Tuesday, February 17, 2009
Where are the good apples?
Portfolio.com argues that the private equity industry doesn't produce real returns for investors. According to the article, "private equity firms generally don’t make their money by choosing good investments. They make it on an amazing Technicolor array of fees: management fees, deal completion fees, consulting fees, performance fees, special events fees, fees of every kind and stripe. Chalk it up to yet another racket of the bubble years."
The entire spectrum of alternative asset management is under attack. Much of it is deserved and we are in the early phase of a shakeout. In the meantime, the good apples are tainted by the bad and they are not doing much about it.

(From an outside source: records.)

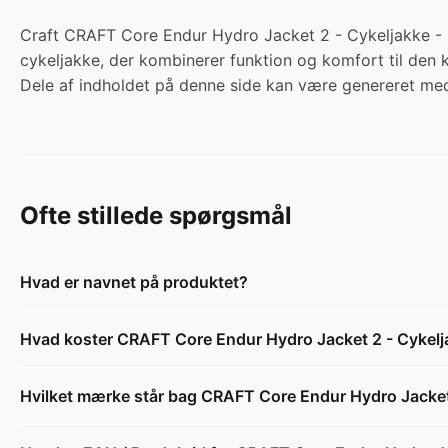
Craft CRAFT Core Endur Hydro Jacket 2 - Cykeljakke - 
cykeljakke, der kombinerer funktion og komfort til den k
Dele af indholdet på denne side kan være genereret med
Ofte stillede spørgsmål
Hvad er navnet på produktet?
Hvad koster CRAFT Core Endur Hydro Jacket 2 - Cykelj
Hvilket mærke står bag CRAFT Core Endur Hydro Jacket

Are there hedge funds that are delivering for investors even now as so many funds are making excuses instead of money? Yes. Are there private equity firms that are truly creating value instead of paying themselves out by further saddling their portfolio companies with unnecessary debt? Yes.
The problem is that no one is talking about the good apples in the alternatives arena. No one is making the case that hedge funds and private equity are valuable, even important, vehicles for institutions, like pension funds, that should reasonably expect to make money even when the market is down. This should be an easy argument to make, but no one is actively taking it on.
No one ever got fired for buying IBM, for making the safe choice. The question at hand is will the alternative arena become perceived as the patently unsafe choice for institutional managers? And if so, will it go down without a whimper?